Projects document embeddings onto the latent dimension identified by a fitted textscale model. Scores are the linear predictor embeddings %*% beta (i.e., log-odds, without the intercept), and are therefore comparable across documents but arbitrary up to a linear transformation.

Usage

score_documents(
  model,
  embeddings,
  ci = FALSE,
  level = 0.95,
  ci_method = c("laplace", "bootstrap"),
  n_boot = 500,
  comparisons = NULL
)

Arguments

model

A textscale_model object produced by fit_model().

embeddings

A numeric matrix of document embeddings to score, with one row per document.

ci

Logical. If TRUE, return a tibble with score, lower, and upper columns. Defaults to FALSE.

level

Confidence level for the interval. Defaults to 0.95.

ci_method

One of "laplace" (default) or "bootstrap". See Confidence interval methods for details.

n_boot

Number of bootstrap resamples. Defaults to 500. Ignored when ci_method = "laplace".

comparisons

Annotated comparisons tibble produced by annotate_comparisons(). Required when ci_method = "bootstrap". If a split column is present, only training rows are resampled.

Value

When ci = FALSE (the default), a numeric vector of latent dimension scores, one per document. When ci = TRUE, a tibble with columns score, lower, and upper.

Details

When ci = TRUE, a tibble is returned with columns score, lower, and upper instead of a plain numeric vector.

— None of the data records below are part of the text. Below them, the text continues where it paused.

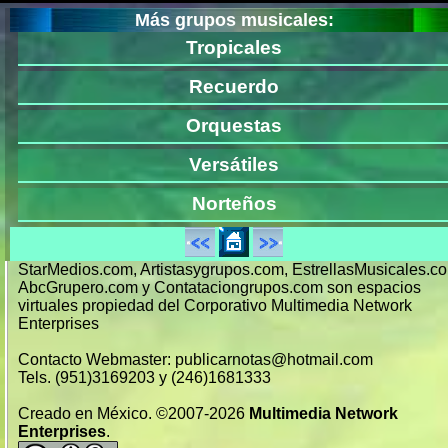
Más grupos musicales:
Tropicales
Recuerdo
Orquestas
Versátiles
Norteños
StarMedios.com, Artistasygrupos.com, EstrellasMusicales.c
AbcGrupero.com y Contataciongrupos.com son espacios
virtuales propiedad del Corporativo Multimedia Network
Enterprises
Contacto Webmaster: publicarnotas@hotmail.com
Tels. (951)3169203 y (246)1681333
Creado en México. ©2007-2026
Multimedia Network
Enterprises
.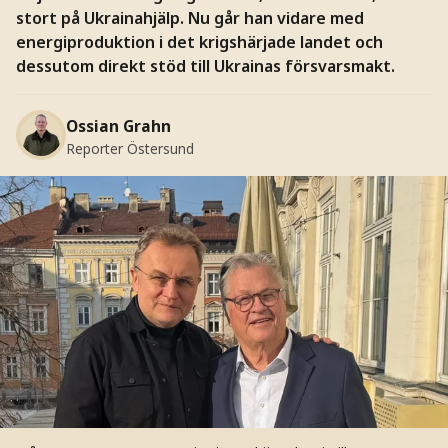
stort på Ukrainahjälp. Nu går han vidare med
energiproduktion i det krigshärjade landet och
dessutom direkt stöd till Ukrainas försvarsmakt.
Ossian Grahn
Reporter Östersund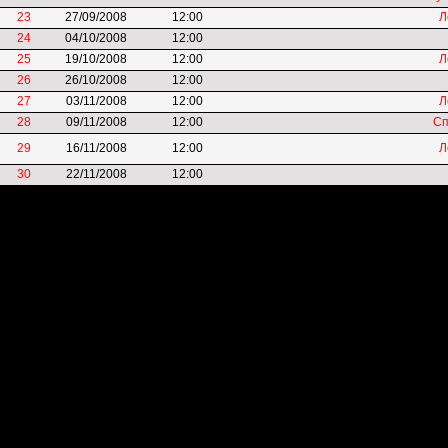
23
27/09/2008
12:00
Л
24
04/10/2008
12:00
25
19/10/2008
12:00
Л
26
26/10/2008
12:00
27
03/11/2008
12:00
Л
28
09/11/2008
12:00
Сп
29
16/11/2008
12:00
Л
30
22/11/2008
12:00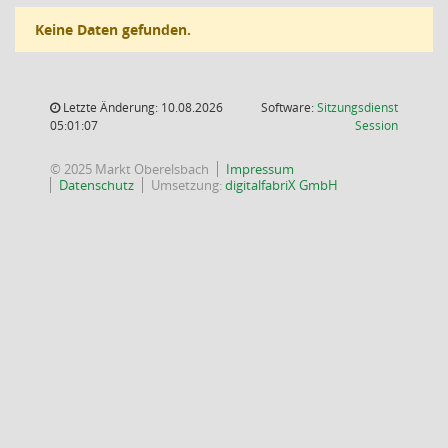
Keine Daten gefunden.
Letzte Änderung: 10.08.2026
Software:
Sitzungsdienst
(Wird in
05:01:07
Session
© 2025 Markt Oberelsbach
Impressum
Datenschutz
Umsetzung:
digitalfabriX GmbH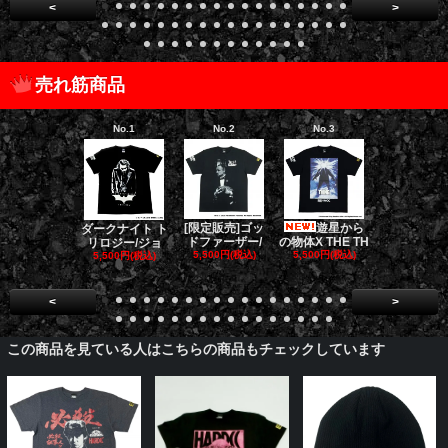
<
>
売れ筋商品
No.1
No.2
No.3
No.4
[限定販売]ゴッ
遊星から
ゴー
ダークナイト ト
ドファーザー/
の物体X THE TH
バスターズ 
リロジー/ジョ
5,500円(税込)
5,500円(税込)
E
5,500円(税込)
5,500円(税
<
>
この商品を見ている人はこちらの商品もチェックしています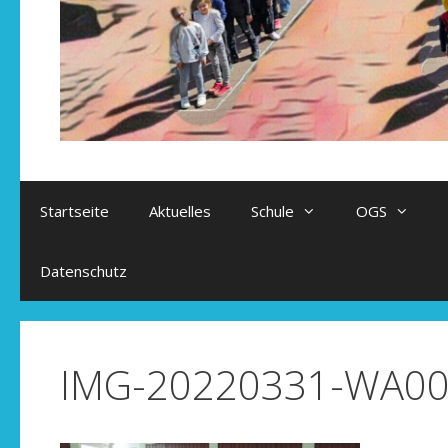
Startseite
Aktuelles
Schule
OGS
Datenschutz
IMG-20220331-WA0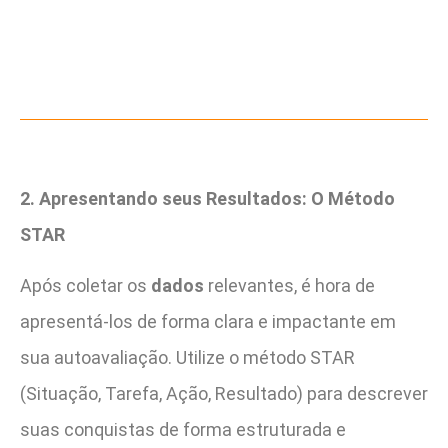
2. Apresentando seus Resultados: O Método
STAR
Após coletar os
dados
relevantes, é hora de
apresentá-los de forma clara e impactante em
sua autoavaliação. Utilize o método STAR
(Situação, Tarefa, Ação, Resultado) para descrever
suas conquistas de forma estruturada e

Confidence interval methods

"laplace" (default): Derives per-document score variances from the Laplace approximation to the posterior covariance of beta: Var(score_i) = x_i' * (X'WX + lambda*I)^{-1} * x_i, where X is the matrix of training embedding differences and W is the diagonal matrix of fitted working weights. This is fast (a single matrix multiply) and treats lambda as fixed at the CV-selected value. Not available for method = "svm" models.

"bootstrap": Resamples training pairs with replacement and refits the model n_boot times at the original fixed lambda, then takes empirical quantiles of the resulting score distributions. Slower but propagates more of the sampling variability, and works for all model types including "svm". Requires comparisons to be supplied.